Nam pla (Thai: น้ำปลา, literally “fish water”) is the most common fish sauce used in Thailand. It is considered an essential seasoning in Thai cooking, and is produced commercially in several coastal provinces.

== Overview ==
Nam pla ranges from inexpensive brands to premium bottlings. In Thailand it is placed on tables in street stalls, diners, and hotel restaurants alike, in much the same way soy sauce is provided in Japan.

Most production is industrial rather than home-made. Manufacturers are concentrated in the Gulf-coast provinces of Chonburi and Rayong, and in Mahachai (Samut Sakhon).

== Production ==
The raw material is small marine fish of the family Engraulidae or the genus Corica. Whole fish are mixed with 30–50 percent salt (by weight) and packed into jars or concrete tanks under lids and weight. Protein breakdown is almost complete after a few months; commercial ageing is usually 12–18 months.

In the first pressing or first grade, the first liquid drawn off, and sugar is added before bottling.

In the second pressing or second grade, brine and an amino-acid solution are added to the residue and allowed to steep 5–15 days. The liquid is bottled with a small amount of acetic acid.
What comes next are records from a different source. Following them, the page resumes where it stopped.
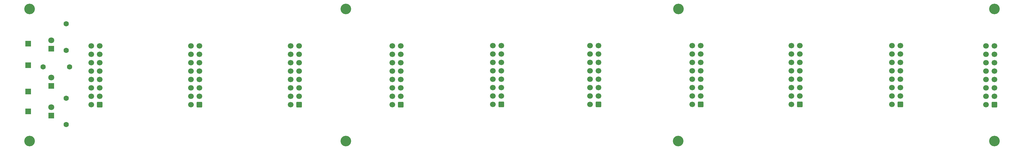
<source format=gbr>
%TF.GenerationSoftware,KiCad,Pcbnew,(6.0.2)*%
%TF.CreationDate,2022-04-02T12:49:41+02:00*%
%TF.ProjectId,Power Bus,506f7765-7220-4427-9573-2e6b69636164,1*%
%TF.SameCoordinates,Original*%
%TF.FileFunction,Soldermask,Bot*%
%TF.FilePolarity,Negative*%
%FSLAX46Y46*%
G04 Gerber Fmt 4.6, Leading zero omitted, Abs format (unit mm)*
G04 Created by KiCad (PCBNEW (6.0.2)) date 2022-04-02 12:49:41*
%MOMM*%
%LPD*%
G01*
G04 APERTURE LIST*
G04 Aperture macros list*
%AMRoundRect*
0 Rectangle with rounded corners*
0 $1 Rounding radius*
0 $2 $3 $4 $5 $6 $7 $8 $9 X,Y pos of 4 corners*
0 Add a 4 corners polygon primitive as box body*
4,1,4,$2,$3,$4,$5,$6,$7,$8,$9,$2,$3,0*
0 Add four circle primitives for the rounded corners*
1,1,$1+$1,$2,$3*
1,1,$1+$1,$4,$5*
1,1,$1+$1,$6,$7*
1,1,$1+$1,$8,$9*
0 Add four rect primitives between the rounded corners*
20,1,$1+$1,$2,$3,$4,$5,0*
20,1,$1+$1,$4,$5,$6,$7,0*
20,1,$1+$1,$6,$7,$8,$9,0*
20,1,$1+$1,$8,$9,$2,$3,0*%
G04 Aperture macros list end*
%ADD10RoundRect,0.250000X0.600000X0.600000X-0.600000X0.600000X-0.600000X-0.600000X0.600000X-0.600000X0*%
%ADD11C,1.700000*%
%ADD12C,3.200000*%
%ADD13R,1.700000X1.700000*%
%ADD14R,1.800000X1.800000*%
%ADD15C,1.800000*%
%ADD16C,1.600000*%
G04 APERTURE END LIST*
D10*
%TO.C,J5*%
X226000000Y-133890000D03*
D11*
X223460000Y-133890000D03*
X226000000Y-131350000D03*
X223460000Y-131350000D03*
X226000000Y-128810000D03*
X223460000Y-128810000D03*
X226000000Y-126270000D03*
X223460000Y-126270000D03*
X226000000Y-123730000D03*
X223460000Y-123730000D03*
X226000000Y-121190000D03*
X223460000Y-121190000D03*
X226000000Y-118650000D03*
X223460000Y-118650000D03*
X226000000Y-116110000D03*
X223460000Y-116110000D03*
%TD*%
D12*
%TO.C,REF\u002A\u002A*%
X150000000Y-105000000D03*
%TD*%
%TO.C,REF\u002A\u002A*%
X150000000Y-145000000D03*
%TD*%
%TO.C,REF\u002A\u002A*%
X250000000Y-105000000D03*
%TD*%
%TO.C,REF\u002A\u002A*%
X249963521Y-144999999D03*
%TD*%
%TO.C,REF\u002A\u002A*%
X345000000Y-105000000D03*
%TD*%
%TO.C,REF\u002A\u002A*%
X345000000Y-145000000D03*
%TD*%
%TO.C,REF\u002A\u002A*%
X55000000Y-105000000D03*
%TD*%
%TO.C,REF\u002A\u002A*%
X55000000Y-145000000D03*
%TD*%
D10*
%TO.C,J10*%
X76000000Y-134000000D03*
D11*
X73460000Y-134000000D03*
X76000000Y-131460000D03*
X73460000Y-131460000D03*
X76000000Y-128920000D03*
X73460000Y-128920000D03*
X76000000Y-126380000D03*
X73460000Y-126380000D03*
X76000000Y-123840000D03*
X73460000Y-123840000D03*
X76000000Y-121300000D03*
X73460000Y-121300000D03*
X76000000Y-118760000D03*
X73460000Y-118760000D03*
X76000000Y-116220000D03*
X73460000Y-116220000D03*
%TD*%
D10*
%TO.C,J9*%
X106000000Y-134000000D03*
D11*
X103460000Y-134000000D03*
X106000000Y-131460000D03*
X103460000Y-131460000D03*
X106000000Y-128920000D03*
X103460000Y-128920000D03*
X106000000Y-126380000D03*
X103460000Y-126380000D03*
X106000000Y-123840000D03*
X103460000Y-123840000D03*
X106000000Y-121300000D03*
X103460000Y-121300000D03*
X106000000Y-118760000D03*
X103460000Y-118760000D03*
X106000000Y-116220000D03*
X103460000Y-116220000D03*
%TD*%
D10*
%TO.C,J8*%
X136000000Y-134000000D03*
D11*
X133460000Y-134000000D03*
X136000000Y-131460000D03*
X133460000Y-131460000D03*
X136000000Y-128920000D03*
X133460000Y-128920000D03*
X136000000Y-126380000D03*
X133460000Y-126380000D03*
X136000000Y-123840000D03*
X133460000Y-123840000D03*
X136000000Y-121300000D03*
X133460000Y-121300000D03*
X136000000Y-118760000D03*
X133460000Y-118760000D03*
X136000000Y-116220000D03*
X133460000Y-116220000D03*
%TD*%
D10*
%TO.C,J7*%
X166540000Y-134000000D03*
D11*
X164000000Y-134000000D03*
X166540000Y-131460000D03*
X164000000Y-131460000D03*
X166540000Y-128920000D03*
X164000000Y-128920000D03*
X166540000Y-126380000D03*
X164000000Y-126380000D03*
X166540000Y-123840000D03*
X164000000Y-123840000D03*
X166540000Y-121300000D03*
X164000000Y-121300000D03*
X166540000Y-118760000D03*
X164000000Y-118760000D03*
X166540000Y-116220000D03*
X164000000Y-116220000D03*
%TD*%
D10*
%TO.C,J6*%
X196752500Y-133890000D03*
D11*
X194212500Y-133890000D03*
X196752500Y-131350000D03*
X194212500Y-131350000D03*
X196752500Y-128810000D03*
X194212500Y-128810000D03*
X196752500Y-126270000D03*
X194212500Y-126270000D03*
X196752500Y-123730000D03*
X194212500Y-123730000D03*
X196752500Y-121190000D03*
X194212500Y-121190000D03*
X196752500Y-118650000D03*
X194212500Y-118650000D03*
X196752500Y-116110000D03*
X194212500Y-116110000D03*
%TD*%
D10*
%TO.C,J4*%
X256752500Y-133890000D03*
D11*
X254212500Y-133890000D03*
X256752500Y-131350000D03*
X254212500Y-131350000D03*
X256752500Y-128810000D03*
X254212500Y-128810000D03*
X256752500Y-126270000D03*
X254212500Y-126270000D03*
X256752500Y-123730000D03*
X254212500Y-123730000D03*
X256752500Y-121190000D03*
X254212500Y-121190000D03*
X256752500Y-118650000D03*
X254212500Y-118650000D03*
X256752500Y-116110000D03*
X254212500Y-116110000D03*
%TD*%
D10*
%TO.C,J3*%
X286540000Y-133890000D03*
D11*
X284000000Y-133890000D03*
X286540000Y-131350000D03*
X284000000Y-131350000D03*
X286540000Y-128810000D03*
X284000000Y-128810000D03*
X286540000Y-126270000D03*
X284000000Y-126270000D03*
X286540000Y-123730000D03*
X284000000Y-123730000D03*
X286540000Y-121190000D03*
X284000000Y-121190000D03*
X286540000Y-118650000D03*
X284000000Y-118650000D03*
X286540000Y-116110000D03*
X284000000Y-116110000D03*
%TD*%
D10*
%TO.C,J2*%
X316752500Y-133890000D03*
D11*
X314212500Y-133890000D03*
X316752500Y-131350000D03*
X314212500Y-131350000D03*
X316752500Y-128810000D03*
X314212500Y-128810000D03*
X316752500Y-126270000D03*
X314212500Y-126270000D03*
X316752500Y-123730000D03*
X314212500Y-123730000D03*
X316752500Y-121190000D03*
X314212500Y-121190000D03*
X316752500Y-118650000D03*
X314212500Y-118650000D03*
X316752500Y-116110000D03*
X314212500Y-116110000D03*
%TD*%
D10*
%TO.C,J1*%
X345000000Y-134000000D03*
D11*
X342460000Y-134000000D03*
X345000000Y-131460000D03*
X342460000Y-131460000D03*
X345000000Y-128920000D03*
X342460000Y-128920000D03*
X345000000Y-126380000D03*
X342460000Y-126380000D03*
X345000000Y-123840000D03*
X342460000Y-123840000D03*
X345000000Y-121300000D03*
X342460000Y-121300000D03*
X345000000Y-118760000D03*
X342460000Y-118760000D03*
X345000000Y-116220000D03*
X342460000Y-116220000D03*
%TD*%
D13*
%TO.C,TP4*%
X54500000Y-136000000D03*
%TD*%
%TO.C,TP3*%
X54500000Y-122000000D03*
%TD*%
%TO.C,TP2*%
X54500000Y-115500000D03*
%TD*%
%TO.C,TP1*%
X54500000Y-130000000D03*
%TD*%
D14*
%TO.C,D3*%
X61500000Y-137275000D03*
D15*
X61500000Y-134735000D03*
%TD*%
D14*
%TO.C,D2*%
X61500000Y-128275000D03*
D15*
X61500000Y-125735000D03*
%TD*%
%TO.C,D1*%
X61500000Y-114460000D03*
D14*
X61500000Y-117000000D03*
%TD*%
D16*
%TO.C,R3*%
X66000000Y-132000000D03*
X66000000Y-140000000D03*
%TD*%
%TO.C,R2*%
X59000000Y-122500000D03*
X67000000Y-122500000D03*
%TD*%
%TO.C,R1*%
X66000000Y-109500000D03*
X66000000Y-117500000D03*
%TD*%
M02*

</source>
In the third pressing or third grade, the remaining solids are boiled with brine and treated with acetic acid and amino acids. The final price is roughly one-third that of first-grade.

Some makers use freshwater fish from the Chao Phraya basin; the spent mash from this process is mixed with roasted-rice powder and rice bran and sold as pla ra (fermented fish paste).

Artificial, caramel-coloured “fish sauces” made without fermentation were banned in the 1980s.

== Culinary use ==
First- and second-grade nam pla are used chiefly as table dipping sauces, while third-grade sauce is used in cooking. A survey of 2,312 recipes in classic Thai cookbooks found nam pla in 1,265 of them, making it the single most frequently used seasoning.

== History ==
Commercial nam pla dates only to the early 20th century. Before that, cooks in the northeast (Isan) used the liquid by-product of homemade fermented fish paste (nam pa daek), while central Thais used imported Vietnamese nước mắm. In 1922 Teochew Chinese immigrants copied nước mắm and marketed their own fish sauce for Thai consumers, naming it nam pla (“fish liquid”). Many present-day producers are descendants of those early Teochew workers.